Она не услышала, был ли ответ. Она таяла у него в руках, как весной тает снег на южном склоне горы. Когда зацветает миндаль. Когда шуршат, осыпаясь, камни. И водопады шумят неистово и разгульно…
1986Четыре дня на съемках великой битвы
Он отметил с самого начала, что наступает новая, какая-то совсем иная эра его отношений с работодателем и заказчиком. И прежде всего отметил широту и размах этих отношений. Что ж, это было кино — сфера широких возможностей и стремительных решений.
В сущности, участие Синькова в работе над сценарием этого грандиозного фильма было весьма скромным. Приглашенный в помощь итальянцу, перерабатывавшему сценарий, Синьков придумал заново только одну сцену и дописал один диалог — сущий пустяк. Это было давно, зимой, а сейчас шел август, и вот однажды, наскучив московской суетой и зашедшей в тупик работой по обстругиванию своей последней книги, Синьков вдруг вспомнил о приглашении режиссера картины — приехать на съемки в августе, когда по плану будет сниматься его эпизод. Синьков позвонил на студию, ему назавтра же привезли на дом билет, и вот он уже летел в курортную местность, где среди зеленых холмов снимались эпизоды великой битвы прошлого столетия. Он летел с худеньким портфельчиком, в котором были смена белья и джинсы, для поездки не потребовалось никакого хождения по бухгалтериям и оформления, а вдобавок, когда они сели, его еще встретили в аэропорту с машиной и, чтобы сделать ему приятное, повезли в окружную — по старинным улочкам экзотического городка. Нет, решительно это была другая жизнь и другой мир — кино.
И лучший отель городка, куда с шиком подкатила его машина, подтверждал его ощущение — наступала некая радостно-суматошная жизнь, с легкой руки итальянского корифея называемая теперь «дольче вита», эта сладкая, сладкая, сладкая жизнь. По вестибюлю разгуливали экзотические люди с усами и без усов в умопомрачительных канареечных, небесно-голубых и фиолетовых тонких свитерах, которые так и назывались — дольчевитки, или в более прозаическом русском варианте — водолазки. Синьков увидел скопище итальянских и югославских трюкачей-наездников, спесивых лошадников-каскадеро, суматошных итальянских и русских директоров-администраторов, переводчиков, актеров из разных городов и даже стран.

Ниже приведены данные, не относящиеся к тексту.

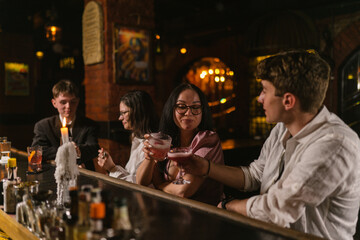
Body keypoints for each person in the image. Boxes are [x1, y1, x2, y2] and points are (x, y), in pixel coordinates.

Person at [178, 50, 360, 240]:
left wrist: (228, 206)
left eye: (264, 90)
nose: (259, 98)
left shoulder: (334, 144)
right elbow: (255, 176)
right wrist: (205, 167)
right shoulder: (282, 128)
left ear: (288, 101)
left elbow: (278, 207)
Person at [136, 83, 224, 206]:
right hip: (170, 212)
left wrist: (160, 186)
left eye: (195, 107)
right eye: (182, 106)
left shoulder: (207, 139)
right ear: (171, 109)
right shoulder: (166, 140)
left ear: (202, 111)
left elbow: (184, 190)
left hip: (203, 215)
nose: (188, 113)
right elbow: (141, 182)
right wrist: (149, 157)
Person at [31, 79, 100, 170]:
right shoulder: (43, 126)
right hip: (54, 174)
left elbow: (94, 148)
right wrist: (66, 150)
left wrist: (78, 150)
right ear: (54, 103)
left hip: (84, 174)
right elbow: (36, 151)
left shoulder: (89, 125)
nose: (68, 106)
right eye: (63, 102)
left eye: (73, 102)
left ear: (78, 101)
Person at [97, 90, 158, 183]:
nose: (120, 118)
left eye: (124, 113)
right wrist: (111, 167)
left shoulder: (152, 144)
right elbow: (131, 174)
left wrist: (112, 168)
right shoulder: (136, 137)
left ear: (138, 112)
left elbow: (138, 183)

Синькова представили сразу полдюжине людей разной значимости и разной национальности, и, знакомясь, все они восклицали с одинаковой заинтересованностью: «О-о!» Синьков вовсе не относил это к исключительным особенностям своей внешности или всемирному распространению его более чем скромной литературной славы. Вероятно, это была некая актерская аффектация. А может, им любопытен был новый человек, да еще человек из иной сферы, кто-то вроде кабинетного ученого, попавшего в цирк. Кроме того, Синькова представляли как сценариста, и он подумал при этом, что сценарист все же как-никак человек, который направил по определенному руслу всю эту огромную машину кинопроизводства, так что конечно же должен быть немаловажной персоной на съемках. С другой стороны, Синьков ощутил и некоторую неловкость, потому что он не был все-таки автором сценария, и неловкость эта возросла, когда сухопарый седой англичанин воскликнул не то восхищенно, не то насмешливо (интонации чужой речи были так обманчивы): «О, Милсон!» Милсон был английский сценарист, автор второго варианта сценария, признанного также не вполне совершенным. До знаменитого Милсона над сценарием работал еще более знаменитый Тери, истинный гений драматургии, призрак которого, еще витавший в некоторых диалогах, мешал Синькову поначалу браться за эту работу, вселяя в него робость.